TEXT UNDER STUDY →
Treaty United Football Club is an Irish association football club based in Limerick. The club was founded in 2020 following the demise of Limerick F.C. and began playing in the League of Ireland in 2021. They play their home matches at Markets Field, the same ground as their predecessors.

History

Name
The name of the club stems from Limerick's nickname as "The Treaty county", itself a reference to the Treaty of Limerick of 1691, the document which brought an end to the Williamite War in Ireland.

Formation of the club
Following the liquidation of Limerick F.C. in 2019, the idea of a new team in Limerick arose. At first, it was to be called Limerick United but was forced to be changed due to threat of legal action from Limerick FC, because they had previously had that name. The name Treaty United was chosen as Limerick is known as the Treaty County, after the 1691 Treaty of Limerick. Treaty United was confirmed as the name, and the women's team Treaty United W.F.C. was ready to enter the 2020 Women's National League season and the men's the 2020 League of Ireland First Division, but the men's team withdrew their licensing application for the 2020 season. The club went through the licensing procedures the following year however and on 20 February 2021 it was announced by the Football Association of Ireland that the club had been granted a licence and would take part in the 2021 League of Ireland First Division, taking the place of Shamrock Rovers II from the previous season. Thus, the club is a continuation of senior football in Limerick, a story which began in 1937. The club kit, with its red and white stripes, is an ode to the same colours first worn by the Limerick teams of the 1930s. The blue shorts and socks also reflect on the blue kits worn by previous Limerick clubs over the decades, something that has resonated deeply with supporters. The very presence of Treaty in the Markets Field is significant, as this is widely viewed as the historical, spiritual home of Limerick football.

YOUR INSTRUCTIONS → Please extract the passage of the Treaty United club history starting at "Treaty United Football" and ending at "as their predecessors.". The rows below were taken from a separate source and are unrelated to the club history.

RAW DATA →
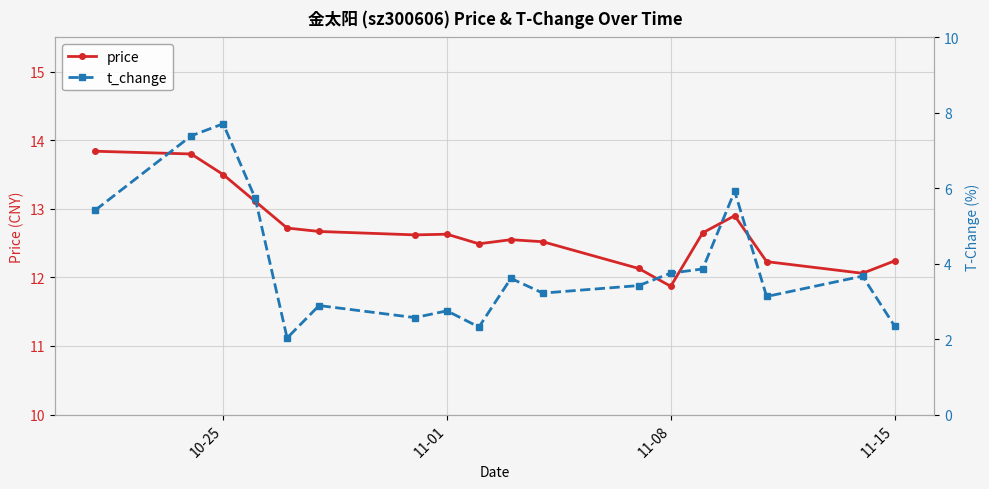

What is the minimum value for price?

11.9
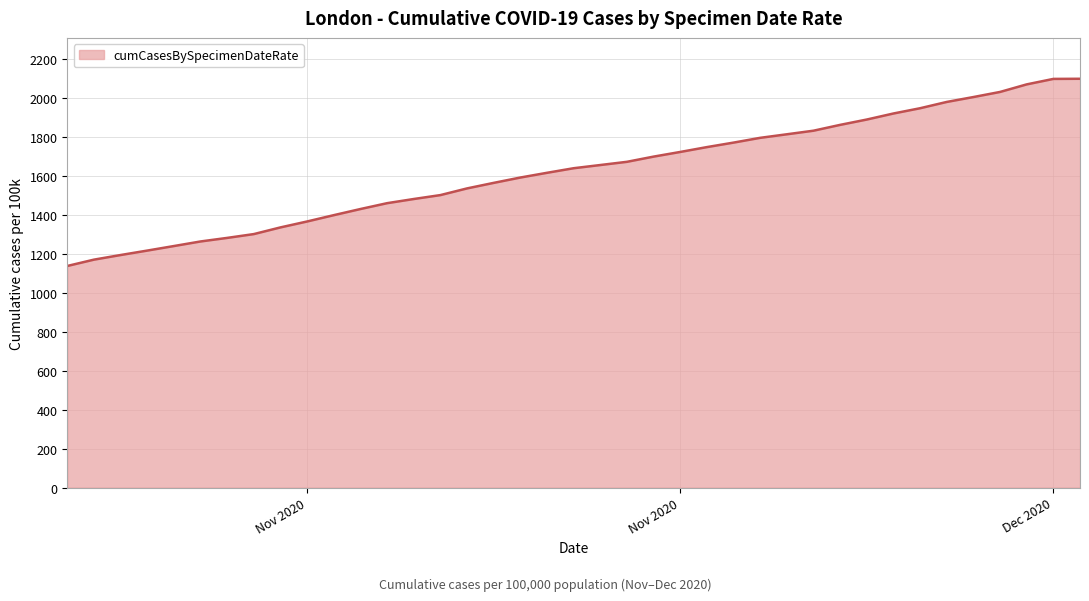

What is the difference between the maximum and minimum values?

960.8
---
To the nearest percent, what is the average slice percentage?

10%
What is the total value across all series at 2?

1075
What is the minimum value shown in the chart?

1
--
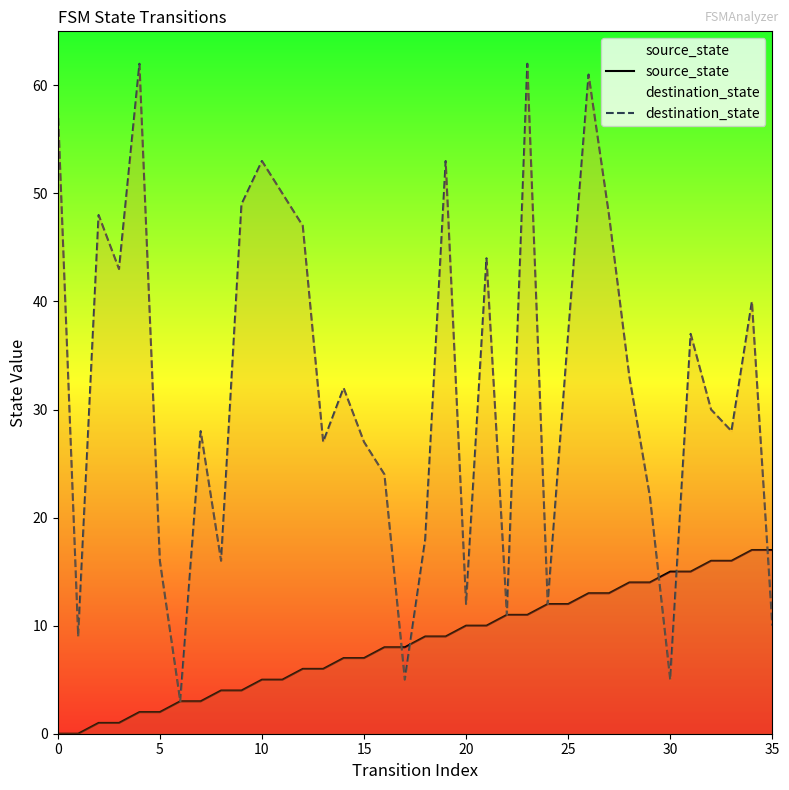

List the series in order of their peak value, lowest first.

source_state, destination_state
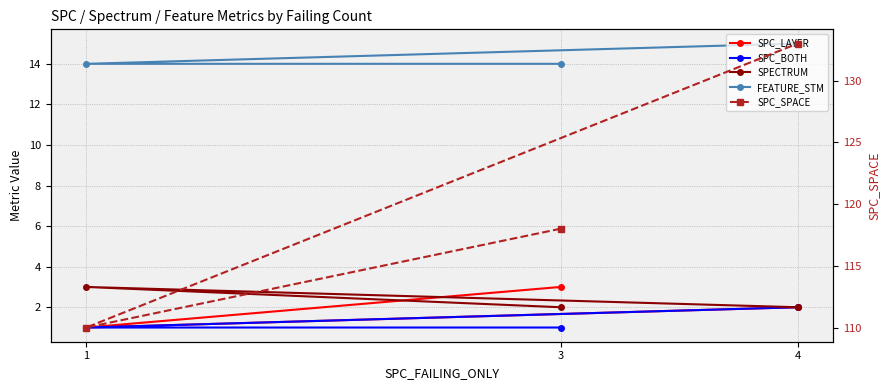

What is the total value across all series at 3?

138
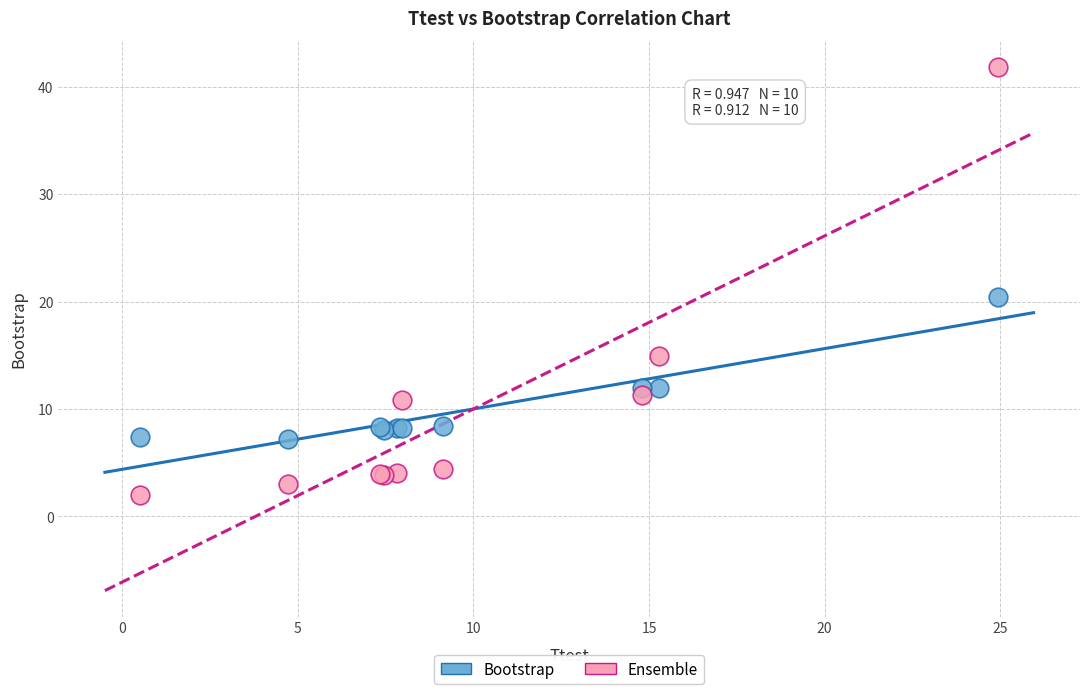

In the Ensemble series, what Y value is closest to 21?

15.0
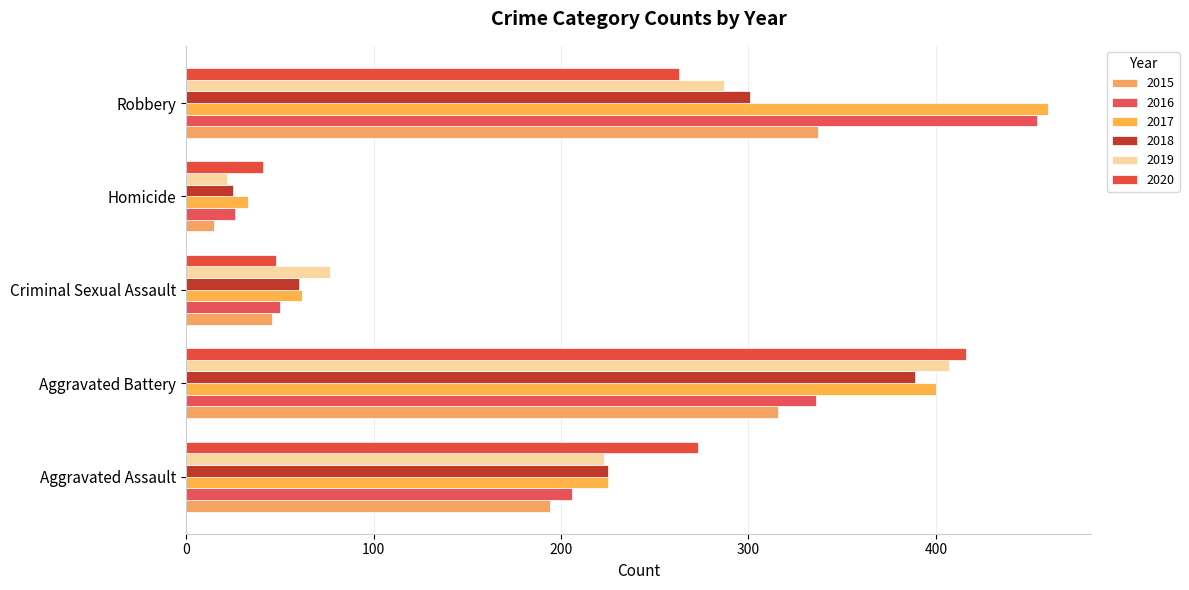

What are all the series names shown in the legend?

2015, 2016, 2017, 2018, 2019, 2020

EXERCISE SOLUTION →
Treaty United Football Club is an Irish association football club based in Limerick. The club was founded in 2020 following the demise of Limerick F.C. and began playing in the League of Ireland in 2021. They play their home matches at Markets Field, the same ground as their predecessors.